- Born: 1844 Berlin
- Died: 1928 (aged 83–84) Staten Island, New York City

Academic work
- Discipline: Monetary economics

= Nicholas Johannsen =

German economist

Nicholas August Ludwig Jacob Johansen (1844-1928) was a German-American amateur economist, today best known for his influence on and citation by John Maynard Keynes. He wrote under two pen names: A. Merwin and J. J. O. Lahn.

==Influence==
He was largely unrecognized in his lifetime, but following the Keynesian Revolution, he was recognized as one of the most significant influences on The General Theory, and he is cited in Keynes's 1930 Treatise on Money (p. 90).
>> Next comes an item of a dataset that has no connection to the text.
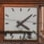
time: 4:08
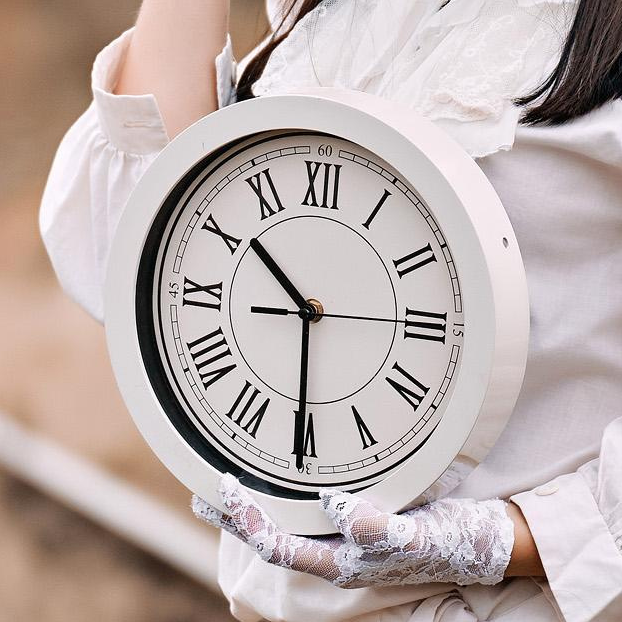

He is credited with devising an early form of effective demand, independent discovery of the multiplier, and less recognized contribution to monetary economics and business cycle theory; Arestis & Sawyer.

His 1903 Der Kreislauf des Geldes und Mechanismus des Sozial-Lebens (The Circuit Theory of Money, written in German) can be seen as an early work in monetary circuit theory.

Crucially, he distinguished the roles of savings and investment – since only investment is directly productive, savings may be harmful to the economy, and may "tend to impoverish others" – a form of the paradox of thrift.

In his last years (1928), he warned of an upcoming long period of stagnation, which may be seen as prophesying the Great Depression.